ZyXEL Communications V660 Telephone User Manual


 
Appendix B Wireless LANs
V660 User’s Guide
174
Encryption
Both WPA and WPA2 improve data encryption by using Temporal Key Integrity Protocol
(TKIP), Message Integrity Check (MIC) and IEEE 802.1x. WPA and WPA2 use Advanced
Encryption Standard (AES) in the Counter mode with Cipher block chaining Message
authentication code Protocol (CCMP) to offer stronger encryption than TKIP.
TKIP uses 128-bit keys that are dynamically generated and distributed by the authentication
server. AES (Advanced Encryption Standard) is a block cipher that uses a 256-bit
mathematical algorithm called Rijndael. They both include a per-packet key mixing function,
a Message Integrity Check (MIC) named Michael, an extended initialization vector (IV) with
sequencing rules, and a re-keying mechanism.
WPA and WPA2 regularly change and rotate the encryption keys so that the same encryption
key is never used twice.
The RADIUS server distributes a Pairwise Master Key (PMK) key to the AP that then sets up
a key hierarchy and management system, using the PMK to dynamically generate unique data
encryption keys to encrypt every data packet that is wirelessly communicated between the AP
and the wireless clients. This all happens in the background automatically.
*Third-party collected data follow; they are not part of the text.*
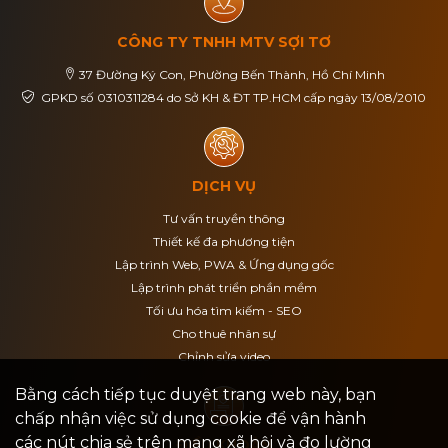
CÔNG TY TNHH MTV SỢI TƠ
37 Đường Ký Con, Phường Bến Thành, Hồ Chí Minh
GPKD số 0310311284 do Sở KH & ĐT TP.HCM cấp ngày 13/08/2010
DỊCH VỤ
Tư vấn truyền thông
Thiết kế đa phương tiện
Lập trình Web, PWA & Ứng dụng gốc
Lập trình phát triển phần mềm
Tối ưu hóa tìm kiếm - SEO
Cho thuê nhân sự
Chỉnh sửa video
Bằng cách tiếp tục duyệt trang web này, bạn
chấp nhận việc sử dụng cookie để vận hành
các nút chia sẻ trên mạng xã hội và đo lường
ĐIỀU KHOẢN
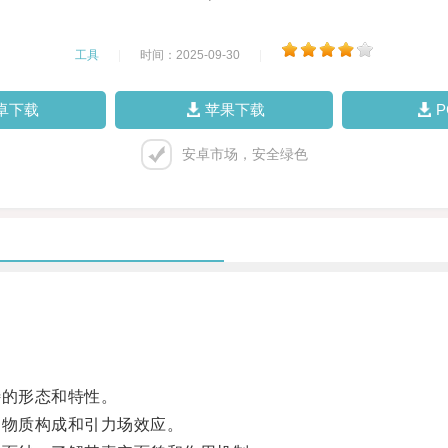
工具
|
时间：2025-09-30
|
卓下载
苹果下载
安卓市场，安全绿色
的形态和特性。
物质构成和引力场效应。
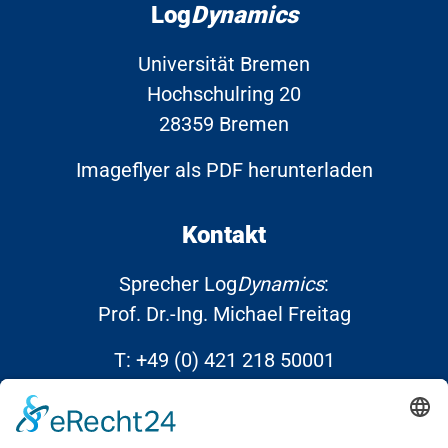
Log
Dynamics
Universität Bremen
Hochschulring 20
28359 Bremen
Imageflyer als PDF herunterladen
Kontakt
Sprecher Log
Dynamics
:
Prof. Dr.-Ing. Michael Freitag
T:
+49 (0) 421 218 50001
E:
info@Log
Dynamics
.de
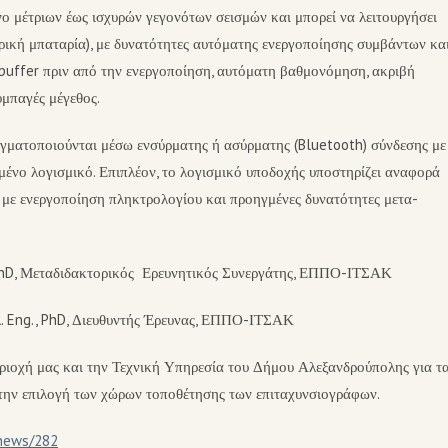
ο μέτριων έως ισχυρών γεγονότων σεισμών και μπορεί να λειτουργήσει
δρική μπαταρία), με δυνατότητες αυτόματης ενεργοποίησης συμβάντων κα
buffer πριν από την ενεργοποίηση, αυτόματη βαθμονόμηση, ακριβή
μπαγές μέγεθος.
γματοποιούνται μέσω ενσύρματης ή ασύρματης (Bluetooth) σύνδεσης με
μένο λογισμικό. Επιπλέον, το λογισμικό υποδοχής υποστηρίζει αναφορά
 με ενεργοποίηση πληκτρολογίου και προηγμένες δυνατότητες μετα-
 PhD, Μεταδιδακτορικός Ερευνητικός Συνεργάτης, ΕΠΠΟ-ΙΤΣΑΚ
. Eng., PhD, Διευθυντής Έρευνας, ΕΠΠΟ-ΙΤΣΑΚ
εριοχή μας και την Τεχνική Υπηρεσία του Δήμου Αλεξανδρούπολης για τ
την επιλογή των χώρων τοποθέτησης των επιταχυνσιογράφων.
/news/282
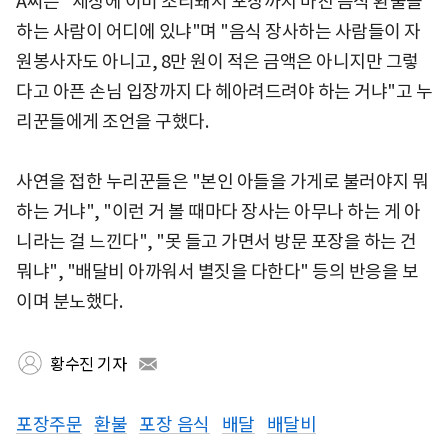
A씨는 "세상에 이미 조리돼서 포장까지 마친 음식 환불을
하는 사람이 어디에 있냐"며 "음식 장사하는 사람들이 자
원봉사자도 아니고, 8만 원이 적은 금액은 아니지만 그렇
다고 아픈 손님 입장까지 다 헤아려드려야 하는 거냐"고 누
리꾼들에게 조언을 구했다.
사연을 접한 누리꾼들은 "본인 아들을 가게로 불러야지 뭐
하는 거냐", "이런 거 볼 때마다 장사는 아무나 하는 게 아
니라는 걸 느낀다", "못 들고 가면서 방문 포장을 하는 건
뭐냐", "배달비 아까워서 별짓을 다한다" 등의 반응을 보
이며 분노했다.
황수진 기자
포장주문
환불
포장 음식
배달
배달비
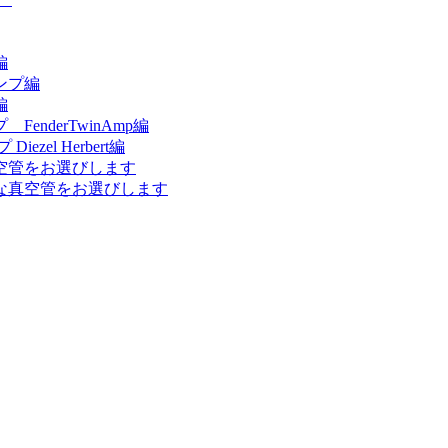
編
ンプ編
編
nderTwinAmp編
el Herbert編
空管をお選びします
な真空管をお選びします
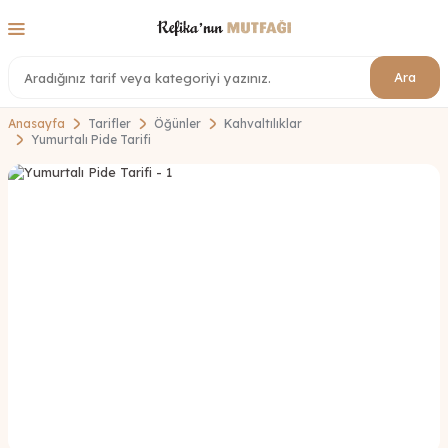
Ara
Anasayfa
Tarifler
Öğünler
Kahvaltılıklar
Yumurtalı Pide Tarifi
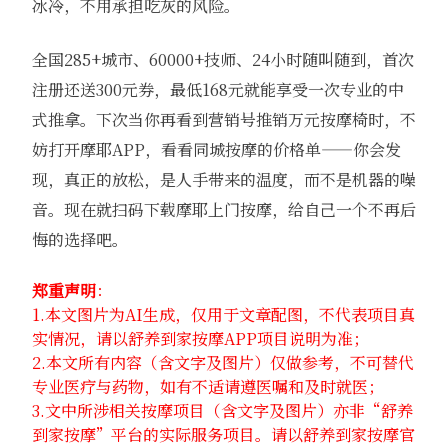
冰冷，不用承担吃灰的风险。
全国285+城市、60000+技师、24小时随叫随到，首次
注册还送300元券，最低168元就能享受一次专业的中
式推拿。下次当你再看到营销号推销万元按摩椅时，不
妨打开摩耶APP，看看同城按摩的价格单——你会发
现，真正的放松，是人手带来的温度，而不是机器的噪
音。现在就扫码下载摩耶上门按摩，给自己一个不再后
悔的选择吧。
郑重声明
：
1.本文图片为AI生成，仅用于文章配图，不代表项目真
实情况，请以舒养到家按摩APP项目说明为准；
2.本文所有内容（含文字及图片）仅做参考，不可替代
专业医疗与药物，如有不适请遵医嘱和及时就医；
3.文中所涉相关按摩项目（含文字及图片）亦非“舒养
到家按摩”平台的实际服务项目。请以舒养到家按摩官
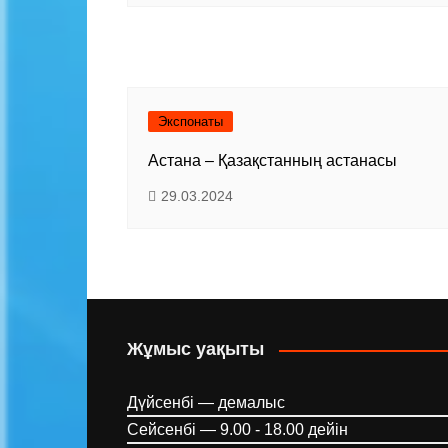
Экспонаты
Астана – Қазақстанның астанасы
29.03.2024
Жұмыс уақыты
Дүйсенбі — демалыс
Сейсенбі — 9.00 - 18.00 дейін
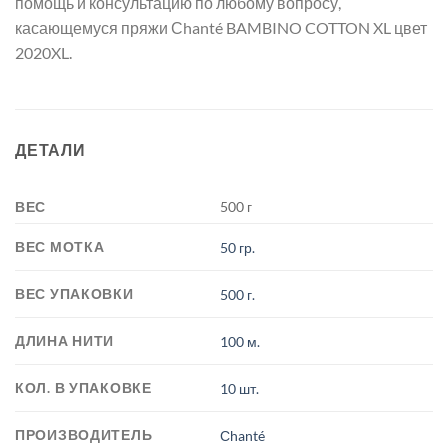
помощь и консультацию по любому вопросу,
касающемуся пряжи Сhanté BAMBINO COTTON XL цвет
2020XL.
ДЕТАЛИ
ВЕС
500 г
ВЕС МОТКА
50 гр.
ВЕС УПАКОВКИ
500 г.
ДЛИНА НИТИ
100 м.
КОЛ. В УПАКОВКЕ
10 шт.
ПРОИЗВОДИТЕЛЬ
Сhanté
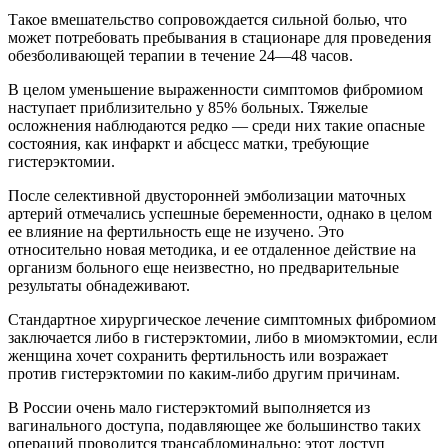
Такое вмешательство сопровождается сильной болью, что
может потребовать пребывания в стационаре для проведения
обезболивающей терапии в течение 24—48 часов.
В целом уменьшение выраженности симптомов фибромиом
наcтупает приблизительно у 85% больных. Тяжелые
осложнения наблюдаются редко — среди них такие опасные
состояния, как инфаркт и абсцесс матки, требующие
гистерэктомии.
После селективной двусторонней эмболизации маточных
артерий отмечались успешные беременности, однако в целом
ее влияние на фертильность еще не изучено. Это
относительно новая методика, и ее отдаленное действие на
организм больного еще неизвестно, но предварительные
результаты обнадеживают.
Стандартное хирургическое лечение симптомных фибромиом
заключается либо в гистерэктомии, либо в миомэктомии, если
женщина хочет сохранить фертильность или возражает
против гистерэктомии по каким-либо другим причинам.
В России очень мало гистерэктомий выполняется из
вагинального доступа, подавляющее же большинство таких
операций проводится трансабдоминально: этот доступ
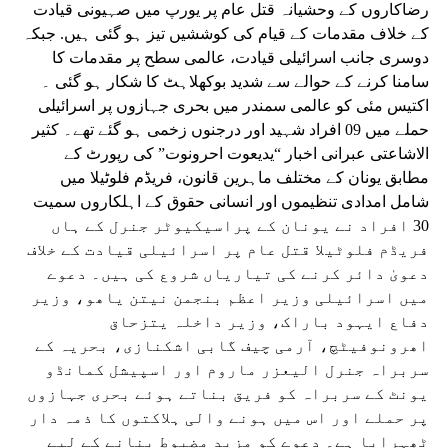
رضاکاروں کے وحشیانہ قتل عام پر یورپ میں صہیونی قیادت
کے خلاف مقدمات کے قیام کی کوششیں تیز ہو گئی ہیں. جبکہ
دوسری جانب اسرائیلی قیادت، عالمی سطح پر مقدمات کا
سامنا کرنے کے حوالے سے شدید بوکھلاہٹ کا شکار ہو گئی ۔
اکتیس مئی کو عالمی سمندر میں بحری جہازوں پر اسرائیلی
حملے میں 09 افراد شہید اور درجنوں زخمی ہو گئے تھے۔ کثیر
الاشاعتی عبرانی اخبار “یدیعوت احرونوت” کی رپورٹ کے
مطابق یونان کے مختلف ماہرین قانون، فریڈم فلوٹیلا میں
شامل امدادی تنظیموں اور انسانی حقوق کے اہلکاروں سمیت
30 افراد نے یونان کے پراسیکیوٹر جنرل کے ہاں
فریڈم فلوٹیلا قتل عام پر اسرائیلی قیادت کے خلاف
دعویٰ دائر کرنے کی تیاریاں شروع کی ہیں۔ دعوے
میں اسرائیلی وزیر اعظم بنجمن نیتن یاھو، وزیر
دفاع ایہود باراک، وزیر داخلہ یتزحاق
اھرونوفیٹچ، آرمی چیف گابی اشکنازی، بحریہ کے
سربراہ جنرل الیعزر ماروم اور اسپیشل کمانڈو
یونٹ کے سربراہ کو فریق بناتے ہوئے بحری جہازوں
پر حملے اور اس میں ہونے والی ہلاکتوں کا ذمہ دار
ٹھہرایا ہے۔ دعوے کو مزید مضبوط بنانے کے لیے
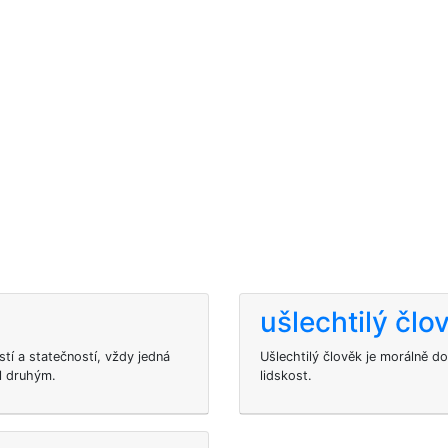
ušlechtilý člo
stí a statečností, vždy jedná
Ušlechtilý člověk je morálně do
hl druhým.
lidskost.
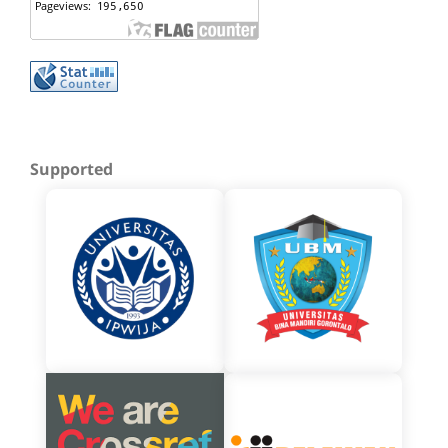
Supported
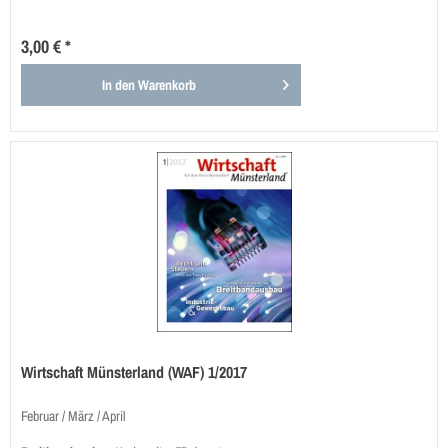
3,00 € *
In den
Warenkorb
Wirtschaft Münsterland (WAF) 1/2017
Februar / März / April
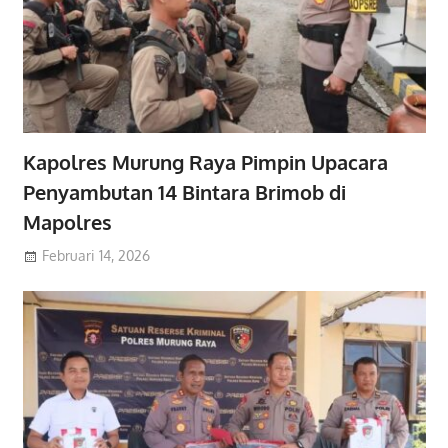
Kapolres Murung Raya Pimpin Upacara
Penyambutan 14 Bintara Brimob di
Mapolres
Februari 14, 2026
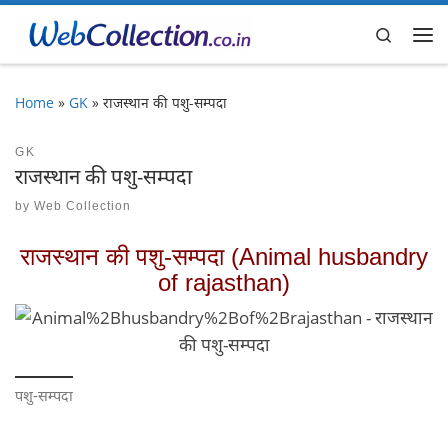
Skip to content
Search
Me
Home
»
GK
»
राजस्थान की पशु-सम्पदा
GK
राजस्थान की पशु-सम्पदा
by
Web Collection
राजस्थान की पशु-सम्पदा (Animal husbandry
of rajasthan)
पशु-सम्पदा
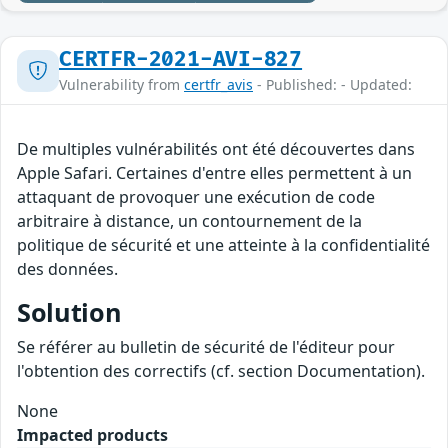
CERTFR-2021-AVI-827
Vulnerability from
certfr_avis
- Published: - Updated:
De multiples vulnérabilités ont été découvertes dans
Apple Safari. Certaines d'entre elles permettent à un
attaquant de provoquer une exécution de code
arbitraire à distance, un contournement de la
politique de sécurité et une atteinte à la confidentialité
des données.
Solution
Se référer au bulletin de sécurité de l'éditeur pour
l'obtention des correctifs (cf. section Documentation).
None
Impacted products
The Message Integrity Check (MIC) is designed to prevent an attacker from capturing data
packets, altering them and resending them. The MIC provides a strong mathematical function
in which the receiver and the transmitter each compute and then compare the MIC. If they do
not match, it is assumed that the data has been tampered with and the packet is dropped.
By generating unique data encryption keys for every data packet and by creating an integrity
checking mechanism (MIC), with TKIP and AES it is more difficult to decrypt data on a Wi-Fi
network than WEP and difficult for an intruder to break into the network.
The encryption mechanisms used for WPA(2) and WPA(2)-PSK are the same. The only
difference between the two is that WPA(2)-PSK uses a simple common password, instead of
user-specific credentials. The common-password approach makes WPA(2)-PSK susceptible to
brute-force password-guessing attacks but it’s still an improvement over WEP as it employs a
consistent, single, alphanumeric password to derive a PMK which is used to generate unique
temporal encryption keys. This prevent all wireless devices sharing the same encryption keys.
(a weakness of WEP)
User Authentication
WPA and WPA2 apply IEEE 802.1x and Extensible Authentication Protocol (EAP) to
authenticate wireless clients using an external RADIUS database. WPA2 reduces the number
of key exchange messages from six to four (CCMP 4-way handshake) and shortens the time
required to connect to a network. Other WPA2 authentication features that are different from
WPA include key caching and pre-authentication. These two features are optional and may not
be supported in all wireless devices.
Key caching allows a wireless client to store the PMK it derived through a successful
authentication with an AP. The wireless client uses the PMK when it tries to connect to the
same AP and does not need to go with the authentication process again.
Pre-authentication enables fast roaming by allowing the wireless client (already connecting to
an AP) to perform IEEE 802.1x authentication with another AP before connecting to it.